WikiLeaks founder Julian Assange was granted a strict conditional bail in England this week while he awaits extradition hearings related to his arrest warrant for questioning in Sweden over his alleged sexual assault of two women there this past summer.
Some of the conditions in his bail agreement required that he provide a fixed address in England, as well as wear an ankle monitor and stay at said fixed address.
One of his lawyers, Mark Stephens, has repeatedly referred to his bail conditions as putting him under "mansion arrest."
Which mansion, you ask?
Famed British TV journalist Vaughan Smith has promised to be responsible for Assange's living quarters. Besides being owner of the posh Frontline Club in London, where Smith says Assange had been working for several recent months, Smith also lives in Suffolk, England, about 100 miles northeast of London near the coast.

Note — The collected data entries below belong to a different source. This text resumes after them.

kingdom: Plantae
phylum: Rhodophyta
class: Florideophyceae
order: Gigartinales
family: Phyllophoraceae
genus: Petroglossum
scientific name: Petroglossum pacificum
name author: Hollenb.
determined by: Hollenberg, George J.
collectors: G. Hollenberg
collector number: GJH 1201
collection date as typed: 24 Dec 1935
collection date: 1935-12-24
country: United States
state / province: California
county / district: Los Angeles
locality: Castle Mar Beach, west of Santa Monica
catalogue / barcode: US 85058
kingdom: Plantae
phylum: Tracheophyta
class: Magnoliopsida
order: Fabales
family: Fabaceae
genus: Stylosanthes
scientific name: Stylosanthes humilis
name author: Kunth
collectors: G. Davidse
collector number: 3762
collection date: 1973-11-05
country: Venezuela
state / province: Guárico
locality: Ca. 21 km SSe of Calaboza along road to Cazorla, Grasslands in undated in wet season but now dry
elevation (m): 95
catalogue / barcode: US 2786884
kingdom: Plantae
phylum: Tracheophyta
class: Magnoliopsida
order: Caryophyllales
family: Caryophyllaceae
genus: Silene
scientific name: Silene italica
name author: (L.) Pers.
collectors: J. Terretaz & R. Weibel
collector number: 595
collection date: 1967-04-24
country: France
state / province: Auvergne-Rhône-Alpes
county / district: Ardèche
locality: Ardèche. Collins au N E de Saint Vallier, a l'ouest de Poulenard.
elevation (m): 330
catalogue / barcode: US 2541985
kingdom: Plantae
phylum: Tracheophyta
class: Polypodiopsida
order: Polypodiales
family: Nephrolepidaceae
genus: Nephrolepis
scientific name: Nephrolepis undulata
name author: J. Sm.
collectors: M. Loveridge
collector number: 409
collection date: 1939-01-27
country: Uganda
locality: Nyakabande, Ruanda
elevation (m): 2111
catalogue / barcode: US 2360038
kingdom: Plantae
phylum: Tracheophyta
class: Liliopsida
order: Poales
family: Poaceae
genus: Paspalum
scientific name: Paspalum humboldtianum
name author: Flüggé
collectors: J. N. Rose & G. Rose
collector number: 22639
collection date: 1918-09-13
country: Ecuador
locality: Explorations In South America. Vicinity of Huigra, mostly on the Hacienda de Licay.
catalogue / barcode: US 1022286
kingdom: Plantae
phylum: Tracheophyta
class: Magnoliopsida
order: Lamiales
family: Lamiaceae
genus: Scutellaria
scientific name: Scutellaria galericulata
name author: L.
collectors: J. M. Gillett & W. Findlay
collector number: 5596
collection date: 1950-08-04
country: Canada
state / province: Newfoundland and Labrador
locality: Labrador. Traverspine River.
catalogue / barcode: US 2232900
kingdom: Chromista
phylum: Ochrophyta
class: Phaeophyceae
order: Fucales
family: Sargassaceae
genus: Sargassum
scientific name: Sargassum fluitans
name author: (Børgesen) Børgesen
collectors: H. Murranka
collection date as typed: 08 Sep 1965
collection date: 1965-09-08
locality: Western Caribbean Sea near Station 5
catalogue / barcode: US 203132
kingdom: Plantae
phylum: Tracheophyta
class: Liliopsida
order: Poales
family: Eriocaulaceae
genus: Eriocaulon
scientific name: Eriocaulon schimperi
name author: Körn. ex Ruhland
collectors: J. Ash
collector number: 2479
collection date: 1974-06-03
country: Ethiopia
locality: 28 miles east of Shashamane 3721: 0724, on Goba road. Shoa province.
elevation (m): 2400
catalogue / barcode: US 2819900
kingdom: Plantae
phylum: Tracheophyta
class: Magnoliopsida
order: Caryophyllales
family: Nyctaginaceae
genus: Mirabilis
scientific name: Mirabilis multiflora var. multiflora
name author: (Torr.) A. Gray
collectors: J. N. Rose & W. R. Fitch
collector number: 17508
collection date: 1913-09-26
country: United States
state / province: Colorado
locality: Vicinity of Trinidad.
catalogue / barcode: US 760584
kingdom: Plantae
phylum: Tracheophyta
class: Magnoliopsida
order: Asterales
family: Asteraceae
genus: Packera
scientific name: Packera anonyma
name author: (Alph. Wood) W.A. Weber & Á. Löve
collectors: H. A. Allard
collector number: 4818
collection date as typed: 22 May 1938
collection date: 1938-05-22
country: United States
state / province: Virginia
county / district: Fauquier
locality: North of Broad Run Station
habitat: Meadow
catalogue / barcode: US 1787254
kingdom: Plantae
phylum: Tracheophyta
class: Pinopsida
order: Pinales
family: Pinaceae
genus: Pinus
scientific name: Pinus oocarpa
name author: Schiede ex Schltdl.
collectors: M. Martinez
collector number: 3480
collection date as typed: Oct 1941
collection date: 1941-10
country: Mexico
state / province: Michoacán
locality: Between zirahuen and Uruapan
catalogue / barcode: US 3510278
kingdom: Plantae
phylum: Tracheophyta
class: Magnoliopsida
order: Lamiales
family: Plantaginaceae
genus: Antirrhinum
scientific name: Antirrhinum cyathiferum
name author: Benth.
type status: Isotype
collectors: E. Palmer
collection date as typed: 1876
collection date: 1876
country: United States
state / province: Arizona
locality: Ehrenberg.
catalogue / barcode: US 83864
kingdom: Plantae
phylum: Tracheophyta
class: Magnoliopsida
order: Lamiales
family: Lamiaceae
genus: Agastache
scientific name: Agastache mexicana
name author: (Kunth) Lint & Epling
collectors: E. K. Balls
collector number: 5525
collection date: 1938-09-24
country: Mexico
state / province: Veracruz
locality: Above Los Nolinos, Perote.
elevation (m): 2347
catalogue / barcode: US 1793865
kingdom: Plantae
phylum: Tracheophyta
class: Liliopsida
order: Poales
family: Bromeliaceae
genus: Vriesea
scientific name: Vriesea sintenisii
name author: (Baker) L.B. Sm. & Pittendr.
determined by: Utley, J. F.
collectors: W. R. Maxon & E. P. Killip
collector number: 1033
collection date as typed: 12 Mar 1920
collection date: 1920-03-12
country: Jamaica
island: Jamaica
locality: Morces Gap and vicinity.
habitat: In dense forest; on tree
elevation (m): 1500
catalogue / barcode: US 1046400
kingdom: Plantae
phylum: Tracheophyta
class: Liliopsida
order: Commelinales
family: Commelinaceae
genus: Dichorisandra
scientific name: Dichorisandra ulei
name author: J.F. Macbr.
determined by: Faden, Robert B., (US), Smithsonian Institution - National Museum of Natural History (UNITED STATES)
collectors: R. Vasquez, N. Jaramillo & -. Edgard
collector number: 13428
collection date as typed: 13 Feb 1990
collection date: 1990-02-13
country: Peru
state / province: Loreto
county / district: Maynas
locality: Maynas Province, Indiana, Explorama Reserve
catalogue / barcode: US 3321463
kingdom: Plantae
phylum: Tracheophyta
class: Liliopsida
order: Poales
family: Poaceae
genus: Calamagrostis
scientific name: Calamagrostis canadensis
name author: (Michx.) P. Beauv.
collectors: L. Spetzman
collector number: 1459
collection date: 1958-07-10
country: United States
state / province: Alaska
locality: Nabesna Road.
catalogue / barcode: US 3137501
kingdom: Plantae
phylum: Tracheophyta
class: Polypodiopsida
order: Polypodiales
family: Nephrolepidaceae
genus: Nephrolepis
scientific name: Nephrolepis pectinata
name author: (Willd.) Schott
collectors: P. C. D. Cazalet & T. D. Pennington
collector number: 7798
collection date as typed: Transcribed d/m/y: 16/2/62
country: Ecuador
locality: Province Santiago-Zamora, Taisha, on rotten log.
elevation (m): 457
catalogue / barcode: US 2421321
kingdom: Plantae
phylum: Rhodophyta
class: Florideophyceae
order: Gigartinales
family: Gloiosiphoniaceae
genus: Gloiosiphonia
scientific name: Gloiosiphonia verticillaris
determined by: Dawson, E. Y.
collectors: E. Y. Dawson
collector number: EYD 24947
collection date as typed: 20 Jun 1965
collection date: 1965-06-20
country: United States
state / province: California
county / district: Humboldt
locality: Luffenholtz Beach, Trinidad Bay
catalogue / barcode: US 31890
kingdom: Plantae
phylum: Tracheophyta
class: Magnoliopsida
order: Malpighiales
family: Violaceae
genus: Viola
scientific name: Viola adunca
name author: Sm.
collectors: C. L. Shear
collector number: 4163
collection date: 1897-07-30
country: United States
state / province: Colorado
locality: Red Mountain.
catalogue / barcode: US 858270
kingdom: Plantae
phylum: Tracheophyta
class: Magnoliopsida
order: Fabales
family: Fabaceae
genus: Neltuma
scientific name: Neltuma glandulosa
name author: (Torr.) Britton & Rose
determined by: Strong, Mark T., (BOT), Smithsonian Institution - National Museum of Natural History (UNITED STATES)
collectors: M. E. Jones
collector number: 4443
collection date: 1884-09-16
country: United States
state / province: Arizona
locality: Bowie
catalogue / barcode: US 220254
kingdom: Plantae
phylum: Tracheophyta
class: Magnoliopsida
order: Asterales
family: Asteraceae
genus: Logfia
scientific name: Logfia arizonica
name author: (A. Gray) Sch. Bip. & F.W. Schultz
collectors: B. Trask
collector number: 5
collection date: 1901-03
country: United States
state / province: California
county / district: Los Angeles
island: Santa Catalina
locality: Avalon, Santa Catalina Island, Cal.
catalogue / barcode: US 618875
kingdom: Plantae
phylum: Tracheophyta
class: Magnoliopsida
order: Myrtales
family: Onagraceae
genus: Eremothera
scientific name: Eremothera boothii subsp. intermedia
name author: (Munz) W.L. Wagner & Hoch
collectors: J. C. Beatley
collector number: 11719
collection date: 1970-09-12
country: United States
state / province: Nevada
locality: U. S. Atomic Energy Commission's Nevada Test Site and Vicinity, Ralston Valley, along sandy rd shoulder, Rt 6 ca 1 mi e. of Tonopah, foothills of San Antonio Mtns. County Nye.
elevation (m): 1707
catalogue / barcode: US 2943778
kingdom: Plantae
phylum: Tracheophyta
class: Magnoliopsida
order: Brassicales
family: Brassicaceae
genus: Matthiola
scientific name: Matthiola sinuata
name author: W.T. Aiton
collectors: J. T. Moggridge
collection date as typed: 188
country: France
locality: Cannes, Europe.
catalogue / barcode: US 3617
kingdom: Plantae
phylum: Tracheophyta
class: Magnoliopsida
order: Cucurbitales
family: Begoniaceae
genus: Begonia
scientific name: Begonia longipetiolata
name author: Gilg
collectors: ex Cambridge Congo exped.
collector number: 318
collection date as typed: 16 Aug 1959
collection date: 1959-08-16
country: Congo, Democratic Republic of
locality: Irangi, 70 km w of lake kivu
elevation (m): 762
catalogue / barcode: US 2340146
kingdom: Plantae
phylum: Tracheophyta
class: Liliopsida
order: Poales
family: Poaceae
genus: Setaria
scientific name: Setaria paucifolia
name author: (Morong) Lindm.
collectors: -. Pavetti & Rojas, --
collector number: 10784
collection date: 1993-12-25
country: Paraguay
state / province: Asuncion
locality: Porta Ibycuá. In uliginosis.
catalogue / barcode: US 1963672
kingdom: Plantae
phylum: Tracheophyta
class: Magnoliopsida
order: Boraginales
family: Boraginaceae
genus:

Assange will be staying with Smith on his 650-acre estate in a Georgian Mansion, called Ellingham Hall.
Ellingham Hall's website requires a login, but its Facebook page says it is available for weddings. In the bio for the Hall, it reads:
"Ellingham Hall is a superb venue for beautiful lakeside wedding receptions, within a traditional parkland and with the optional support of our own first-rate catering. Ellingham Hall is a Georgian house set in traditional parkland in the Waveney Valley. Couples can have very personalized lakeside wedding receptions in the park, secure in the knowledge that they have a setting that is second to none."
Suffolk County is close to England's east coast, and is mostly flat. Its official tourism website encourages visitors to "indulge yourself in wide open spaces, beautiful coastline, incredible local food and drink and a wonderful range of luxury accommodation."
As for Vaughan Smith himself, he shot to prominence in the 1990s by being a freelance TV photographer who got some of the only combat video of U.S. forces advancing into Iraq, according to the Newseum. While working in Kosovo, Smith survived a sniper's bullet when it lodged in the cell phone he was carrying.
In a Dec. 7 letter to Frontline Club's 1,500 members defending his support of Assange, Smith said: "I am suspicious of the personal charges that have been made against Mr Assange and hope that this will be properly resolved by the courts. Certainly no credible charges have been brought regarding the leaking of the information itself. I can confirm that Mr Assange has spent much of the last several months working from our facilities at the Frontline Club. Earlier today I offered him an address for bail."